> _Raw data_:
_ _ _ _ _

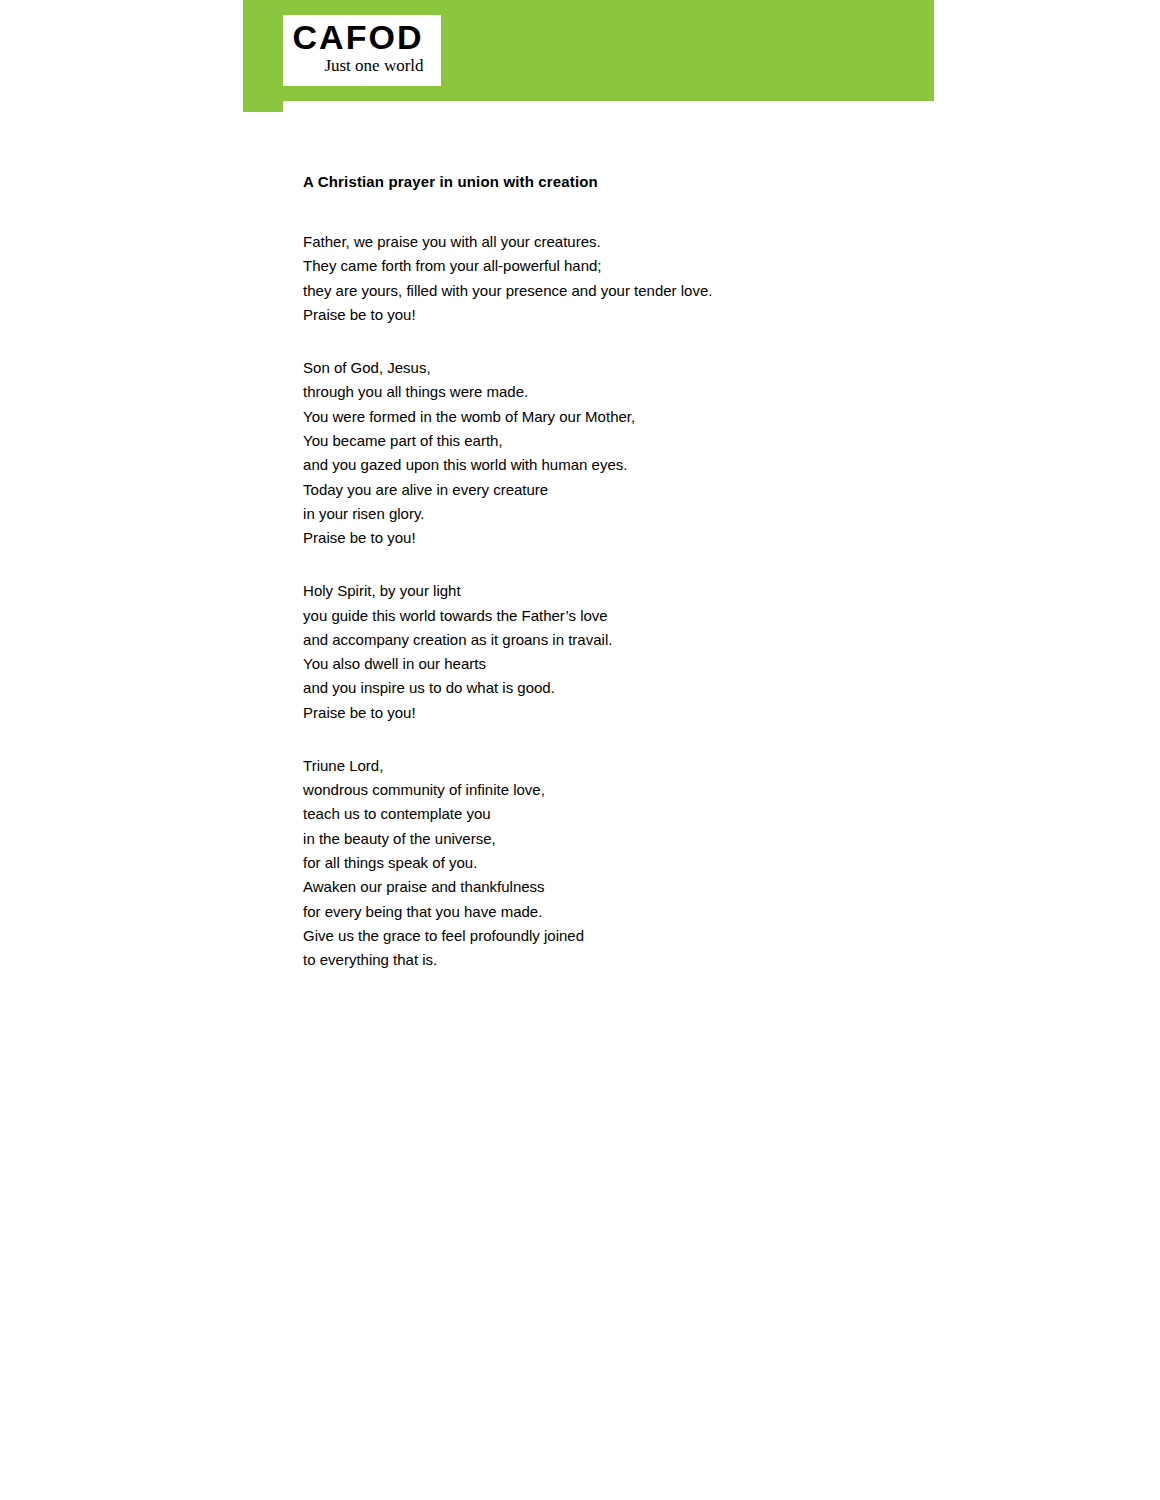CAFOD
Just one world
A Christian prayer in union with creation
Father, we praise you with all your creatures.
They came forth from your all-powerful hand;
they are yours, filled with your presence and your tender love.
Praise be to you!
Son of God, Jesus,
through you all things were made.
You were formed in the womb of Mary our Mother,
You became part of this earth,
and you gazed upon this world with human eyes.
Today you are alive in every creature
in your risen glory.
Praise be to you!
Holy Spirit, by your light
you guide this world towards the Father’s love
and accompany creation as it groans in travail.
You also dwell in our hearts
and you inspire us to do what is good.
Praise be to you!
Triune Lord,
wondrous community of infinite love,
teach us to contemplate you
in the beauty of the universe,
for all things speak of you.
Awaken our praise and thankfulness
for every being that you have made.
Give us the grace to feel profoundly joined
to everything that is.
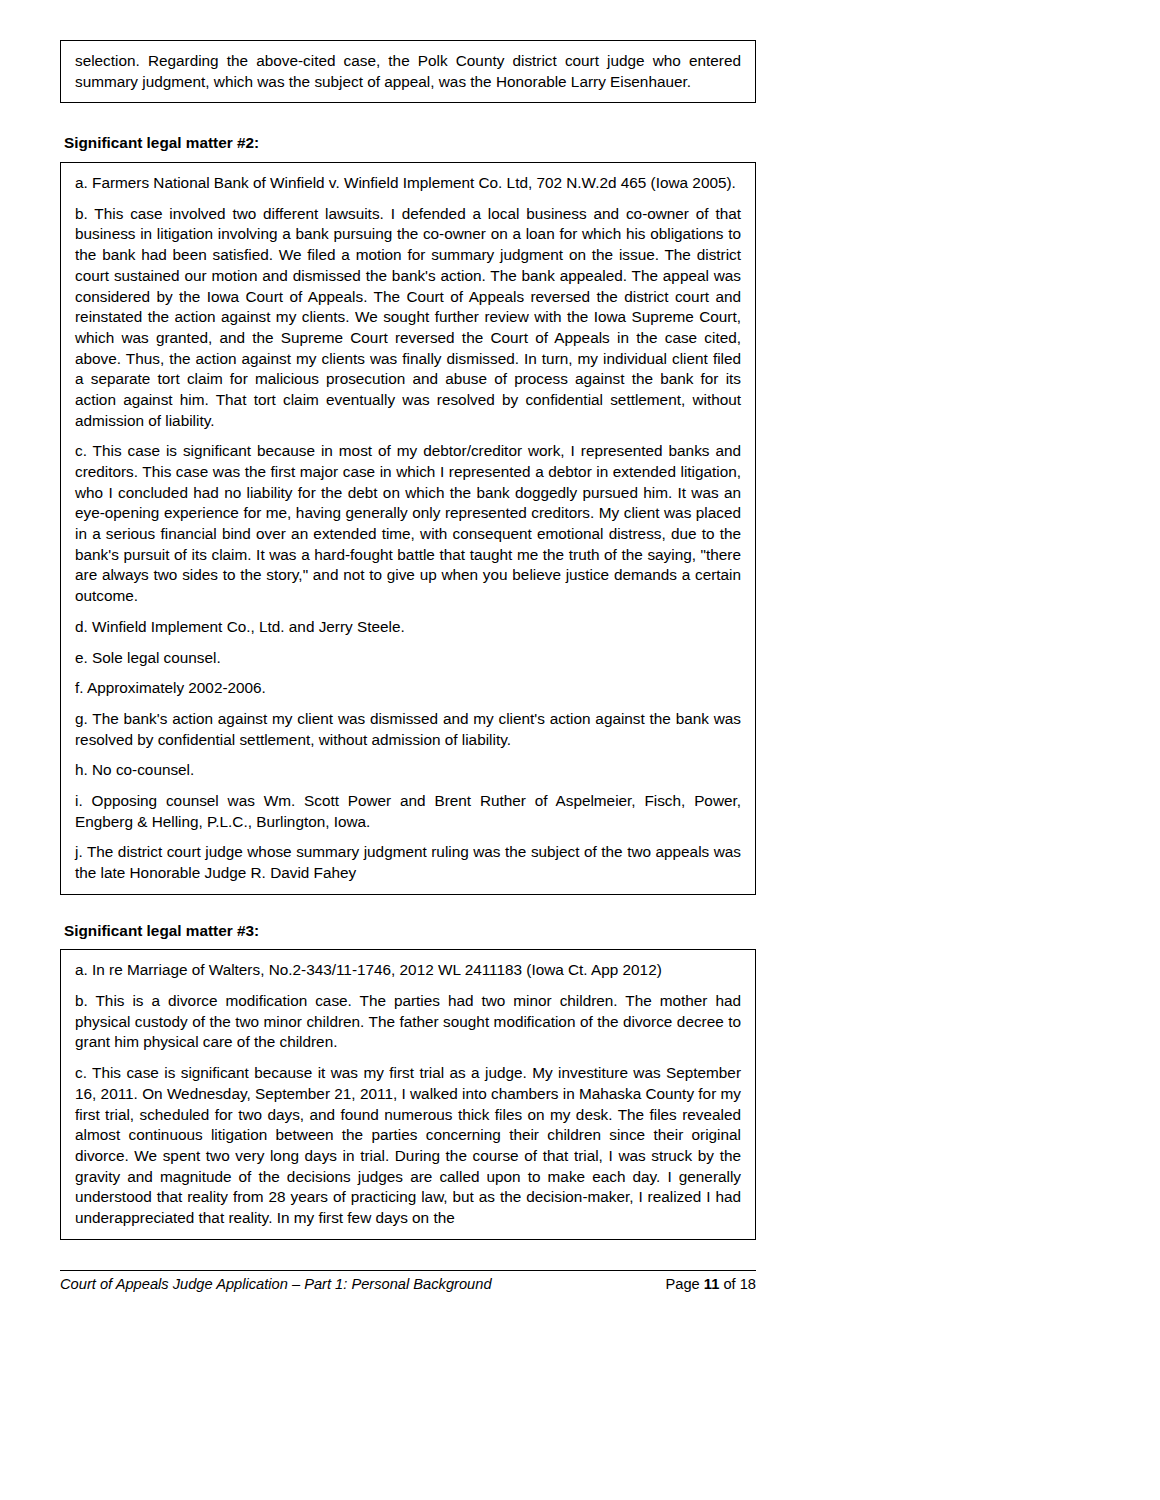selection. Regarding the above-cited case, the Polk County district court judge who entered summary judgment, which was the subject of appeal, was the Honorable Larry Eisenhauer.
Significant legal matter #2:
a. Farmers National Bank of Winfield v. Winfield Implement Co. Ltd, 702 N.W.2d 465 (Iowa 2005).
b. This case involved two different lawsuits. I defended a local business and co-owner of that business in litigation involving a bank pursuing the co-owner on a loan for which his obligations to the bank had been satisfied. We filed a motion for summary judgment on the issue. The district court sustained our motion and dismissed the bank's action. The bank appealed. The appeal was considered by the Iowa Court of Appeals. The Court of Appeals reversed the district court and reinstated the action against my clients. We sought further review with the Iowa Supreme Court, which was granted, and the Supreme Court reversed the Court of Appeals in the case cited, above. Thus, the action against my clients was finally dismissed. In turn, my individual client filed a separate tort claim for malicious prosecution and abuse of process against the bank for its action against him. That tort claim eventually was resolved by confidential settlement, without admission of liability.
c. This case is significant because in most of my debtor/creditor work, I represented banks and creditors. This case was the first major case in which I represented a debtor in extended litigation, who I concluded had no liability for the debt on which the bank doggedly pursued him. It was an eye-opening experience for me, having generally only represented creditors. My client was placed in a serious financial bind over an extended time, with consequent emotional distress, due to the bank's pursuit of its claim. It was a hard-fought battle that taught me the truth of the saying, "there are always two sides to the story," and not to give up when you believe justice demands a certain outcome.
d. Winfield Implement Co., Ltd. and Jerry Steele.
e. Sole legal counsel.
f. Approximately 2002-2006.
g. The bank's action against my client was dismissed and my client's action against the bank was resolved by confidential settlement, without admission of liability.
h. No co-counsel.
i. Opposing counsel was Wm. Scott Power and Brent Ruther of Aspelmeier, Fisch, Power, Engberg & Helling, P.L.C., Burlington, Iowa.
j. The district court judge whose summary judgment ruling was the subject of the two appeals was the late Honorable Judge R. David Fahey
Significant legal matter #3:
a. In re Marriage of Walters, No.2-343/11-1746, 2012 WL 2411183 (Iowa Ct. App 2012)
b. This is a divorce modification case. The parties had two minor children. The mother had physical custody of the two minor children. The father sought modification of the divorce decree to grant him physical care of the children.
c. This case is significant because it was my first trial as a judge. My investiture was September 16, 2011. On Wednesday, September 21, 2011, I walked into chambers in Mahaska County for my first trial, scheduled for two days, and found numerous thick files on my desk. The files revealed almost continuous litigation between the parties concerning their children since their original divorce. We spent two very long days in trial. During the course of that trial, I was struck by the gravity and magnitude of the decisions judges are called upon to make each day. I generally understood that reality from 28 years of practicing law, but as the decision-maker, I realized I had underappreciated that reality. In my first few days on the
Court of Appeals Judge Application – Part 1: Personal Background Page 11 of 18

_ _ _ _ _

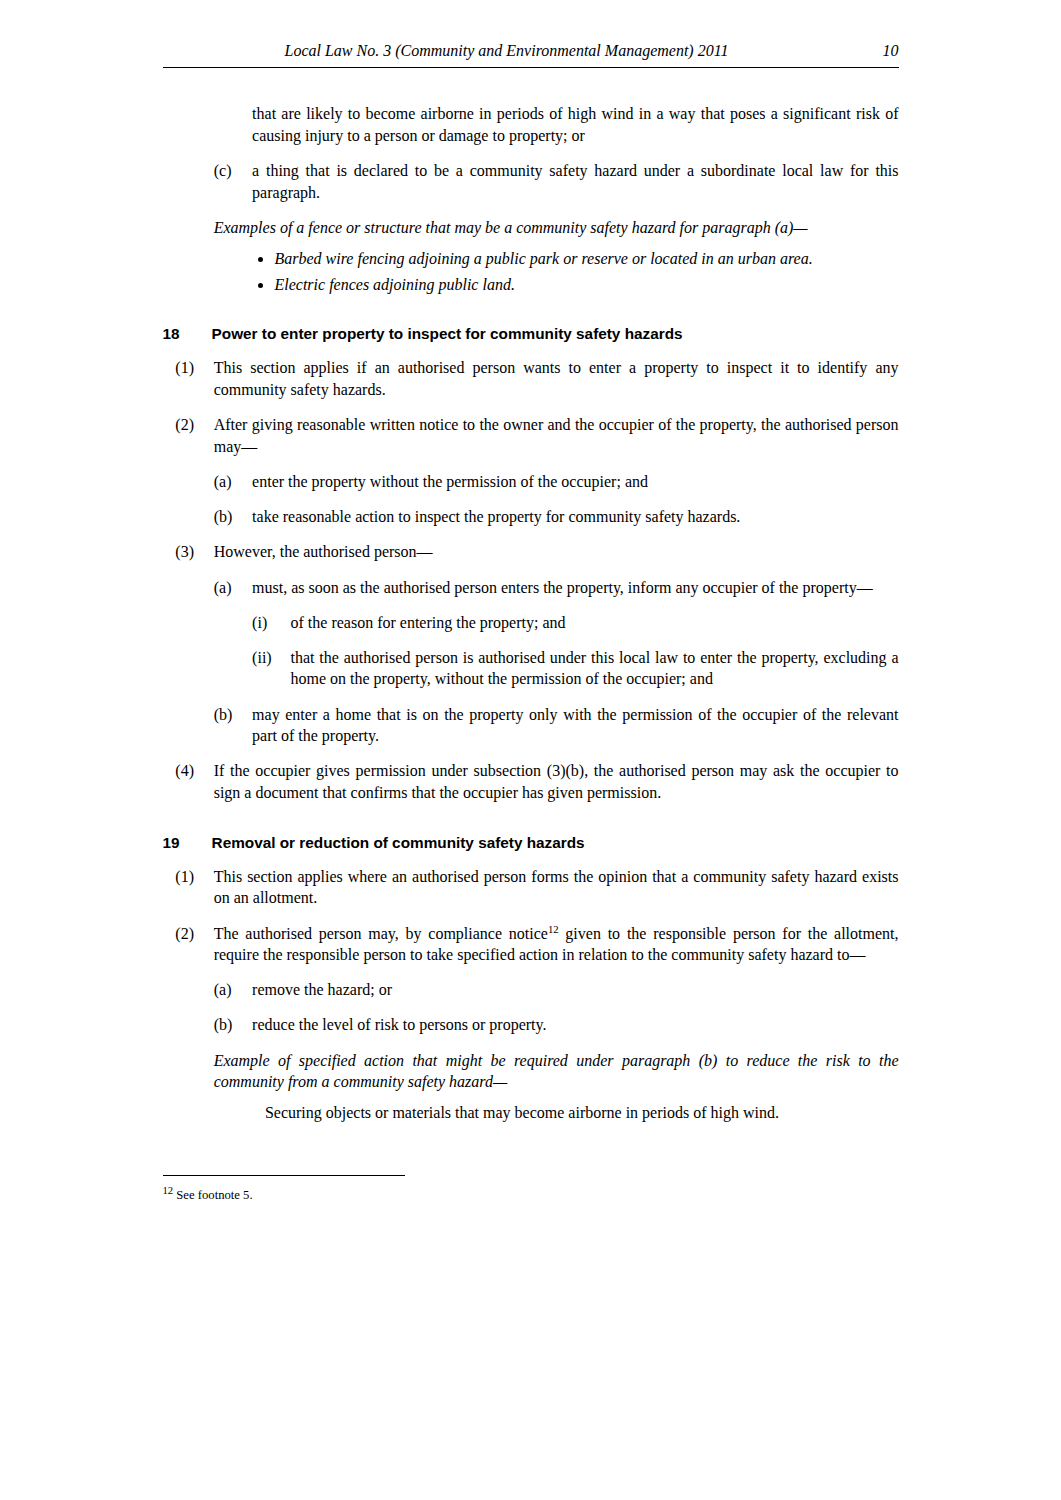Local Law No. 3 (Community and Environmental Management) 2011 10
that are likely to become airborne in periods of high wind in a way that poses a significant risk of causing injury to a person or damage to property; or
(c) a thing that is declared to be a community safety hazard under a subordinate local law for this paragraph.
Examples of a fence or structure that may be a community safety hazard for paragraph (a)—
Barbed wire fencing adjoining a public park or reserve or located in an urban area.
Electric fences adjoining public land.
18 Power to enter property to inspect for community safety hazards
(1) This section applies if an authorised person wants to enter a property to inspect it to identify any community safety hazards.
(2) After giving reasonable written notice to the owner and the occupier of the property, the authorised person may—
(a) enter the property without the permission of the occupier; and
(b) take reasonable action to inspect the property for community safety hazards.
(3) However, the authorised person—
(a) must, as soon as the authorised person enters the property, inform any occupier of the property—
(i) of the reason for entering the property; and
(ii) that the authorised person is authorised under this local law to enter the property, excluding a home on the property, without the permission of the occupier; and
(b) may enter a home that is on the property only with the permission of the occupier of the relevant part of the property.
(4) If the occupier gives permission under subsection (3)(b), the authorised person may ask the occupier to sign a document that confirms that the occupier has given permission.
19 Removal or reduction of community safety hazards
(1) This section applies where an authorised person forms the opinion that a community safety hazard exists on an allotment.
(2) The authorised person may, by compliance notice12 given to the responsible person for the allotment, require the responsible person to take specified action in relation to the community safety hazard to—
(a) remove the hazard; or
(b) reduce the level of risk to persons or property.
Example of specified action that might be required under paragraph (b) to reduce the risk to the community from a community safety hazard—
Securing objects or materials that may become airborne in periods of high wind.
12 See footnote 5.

_ _ _ _ _

> _What to do_: Among the lines above, repeat exactly those from the line with "Father, we praise" to the line with "You were formed", counting both ends.

> _Response area_:
Father, we praise you with all your creatures.
They came forth from your all-powerful hand;
they are yours, filled with your presence and your tender love.
Praise be to you!
Son of God, Jesus,
through you all things were made.
You were formed in the womb of Mary our Mother,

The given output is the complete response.